Romania – The Whistlers
Dir. Corneliu Porumboiu
Set in La Gomera, one of Spain’s Canary Islands, Porumboiu’s multi-language heist movie goes on an offbeat journey with Cristi (Vlad Ivanov), a corrupt Romanian police officer on a mission to free a dubious businessman. Weaved in between incredibly well executed tropes and a stylish aesthetic is the plot’s most unique element: the inclusion of El Silbo Gomero, a whistling dialect that Cristi must learn to communicate safely with his associates. What could play to The Whistlers’ advantage is that it differs tonally from the more dour entries and provides an exciting take on a familiar genre with enough specificity for it to be notable.
Russia – Beanpole
Dir.
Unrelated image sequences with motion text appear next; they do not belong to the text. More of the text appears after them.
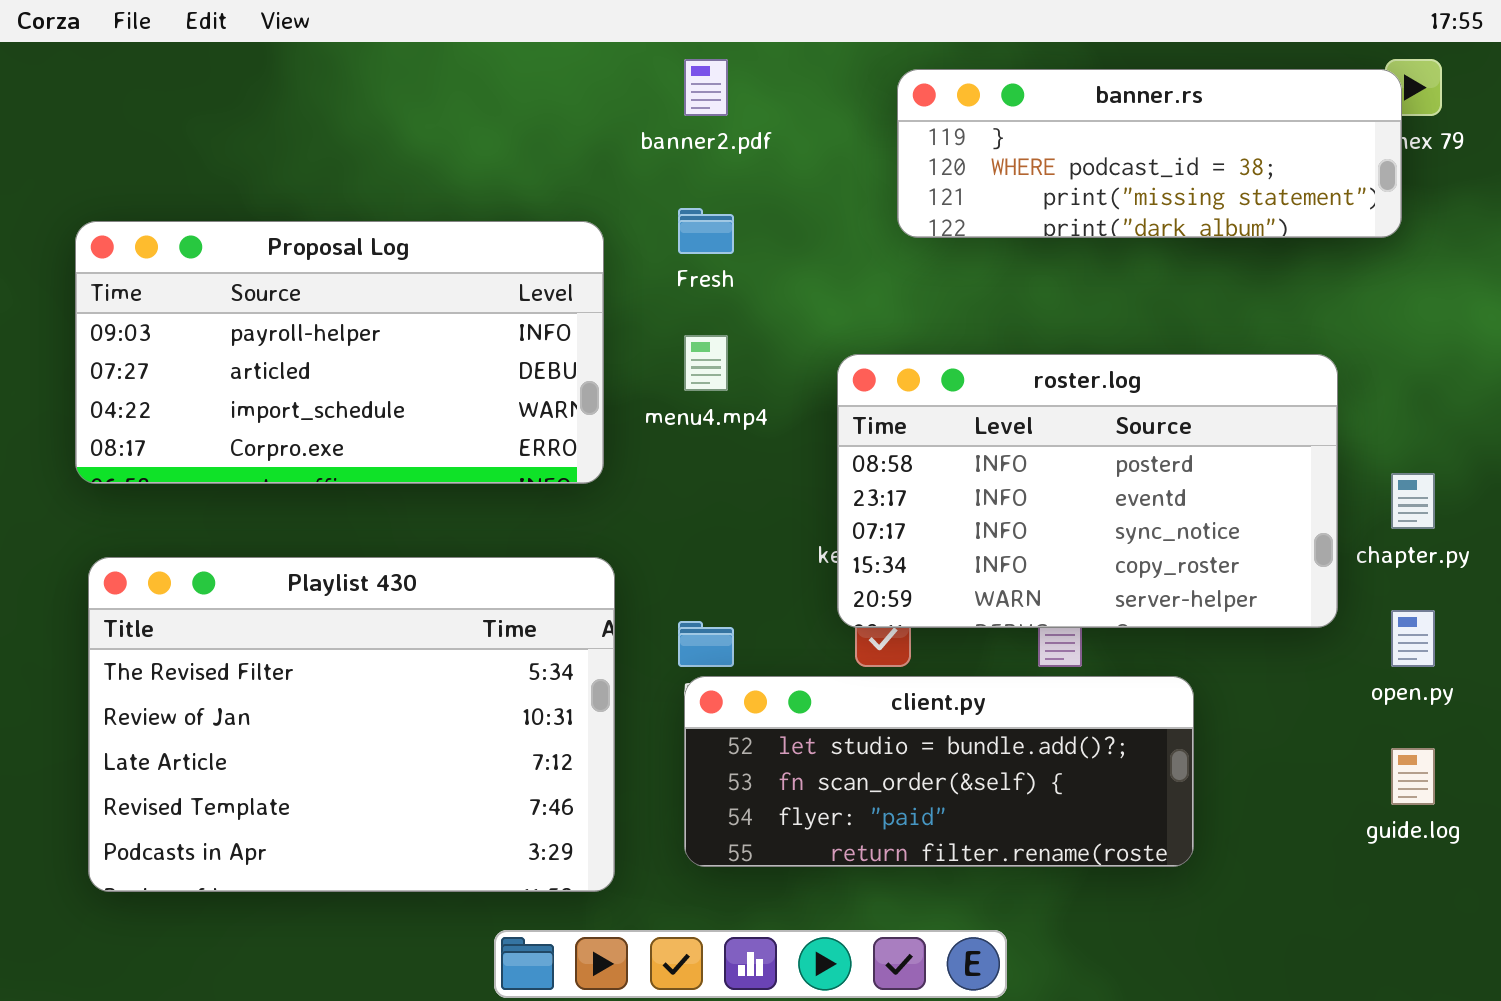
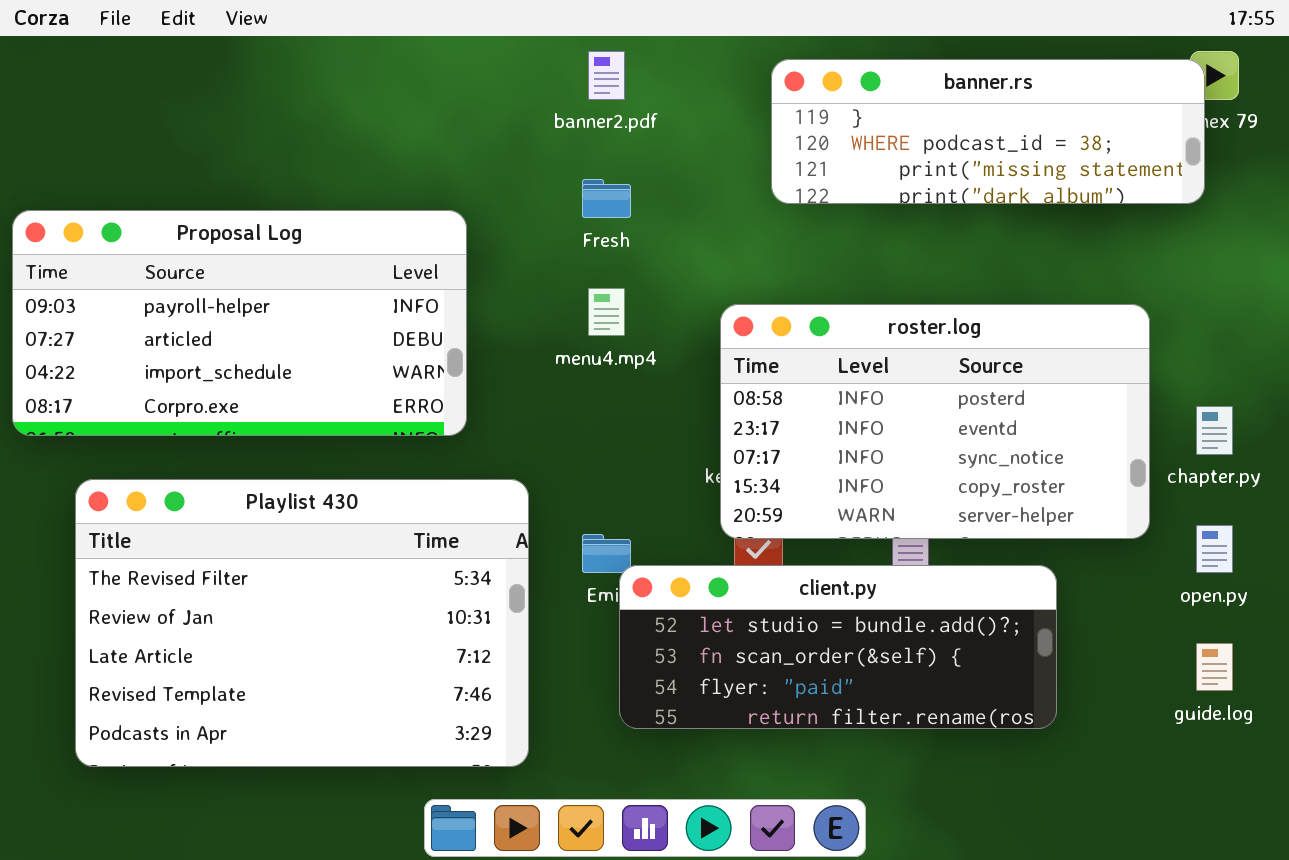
Proposal Log: [75,221,604,484] -> [12,210,467,436], moved
client.py: [684,676,1194,867] -> [619,565,1057,729], moved

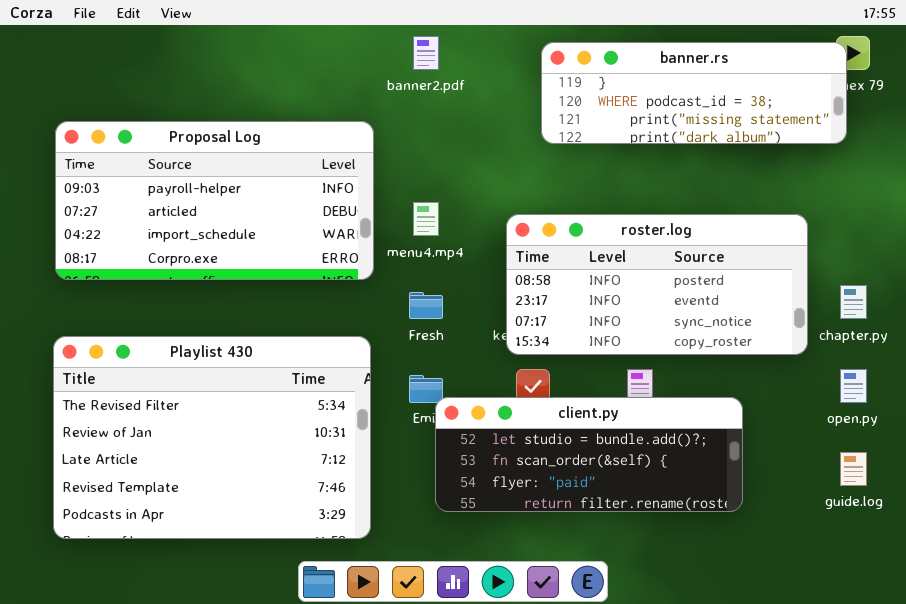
Fresh: [582,179,631,218] -> [409,292,443,319], moved
Proposal Log: [12,210,467,436] -> [55,121,374,280], moved
roster.log: [720,304,1150,539] -> [506,214,808,355], resized

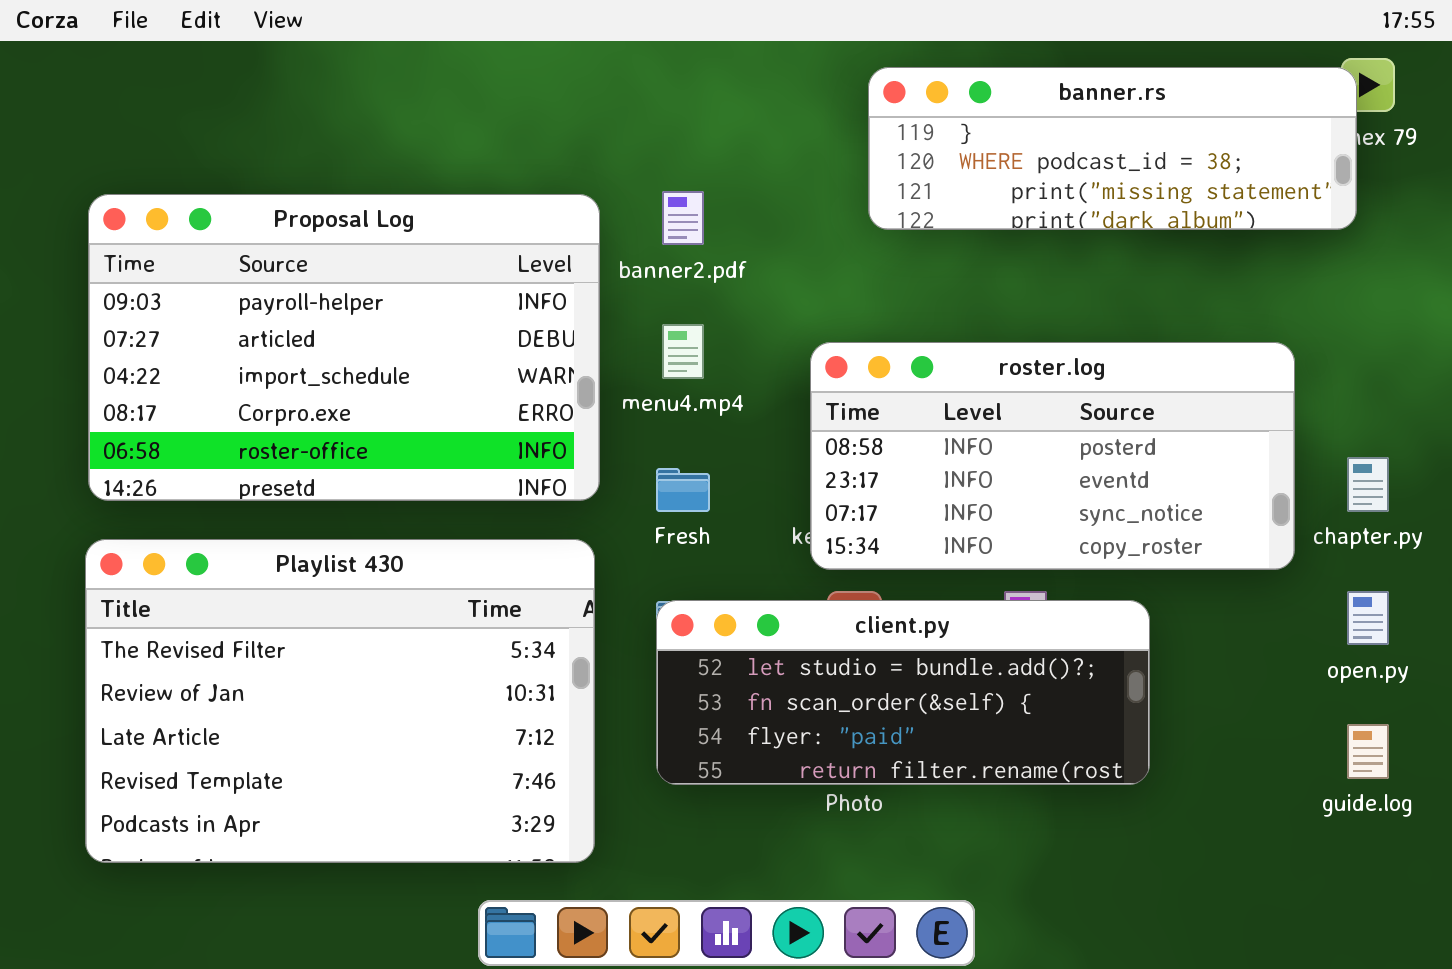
banner2.pdf: [413,36,439,70] -> [662,191,704,245], moved
Proposal Log: [55,121,374,280] -> [88,194,600,501], resized
client.py: [435,397,743,512] -> [656,600,1150,785], moved

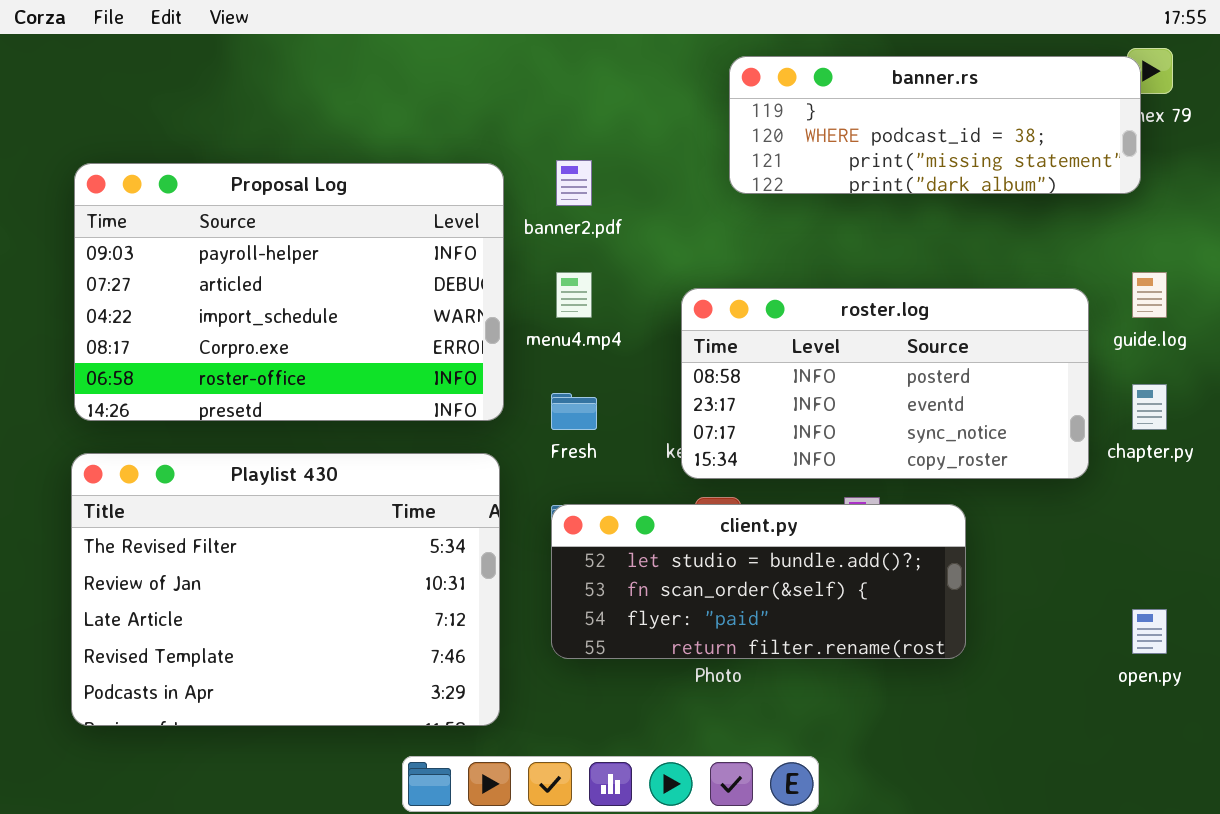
open.py: [1347,591,1389,645] -> [1132,609,1167,654], moved
guide.log: [1347,724,1389,779] -> [1132,272,1167,318], moved

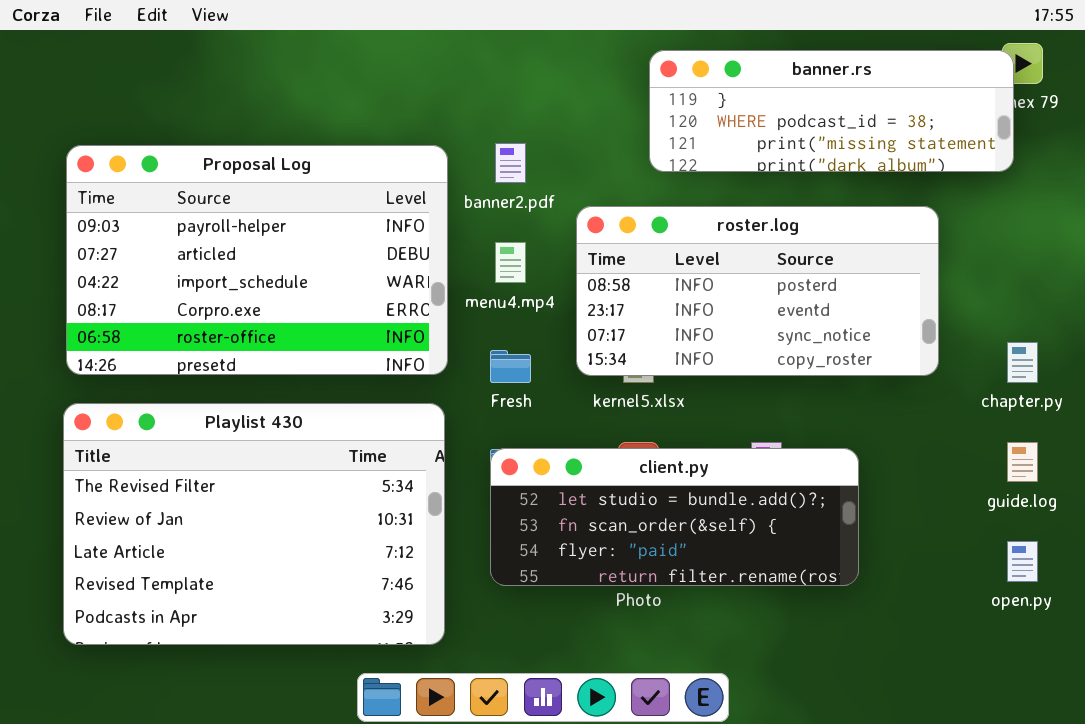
guide.log: [1132,272,1167,318] -> [1007,442,1038,482], moved
roster.log: [681,288,1089,479] -> [576,206,939,376], moved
Kantemir Balagov
Unflinching in its rendering of women’s lives and struggles in 1945 Leningrad, this period drama, boasting Kseniya Sereda’s restrained cinematography, centers on two friends who served together during World War II and now work as nurses caring for injured soldiers. Iya (Viktoria Miroshnichenko), whose height sets her apart from the crowd, feels indebted to Masha (Vasilisa Perelygina) after calamity strikes. To endure hardship and hopelessness, the two fighters are each other’s de facto lifelines. Beanpole earned 28-year-old Balagov the Best Director Award at Cannes’ Un Certain Regard section, further proof that he has established himself as a brilliant filmmaker with only two features to his name.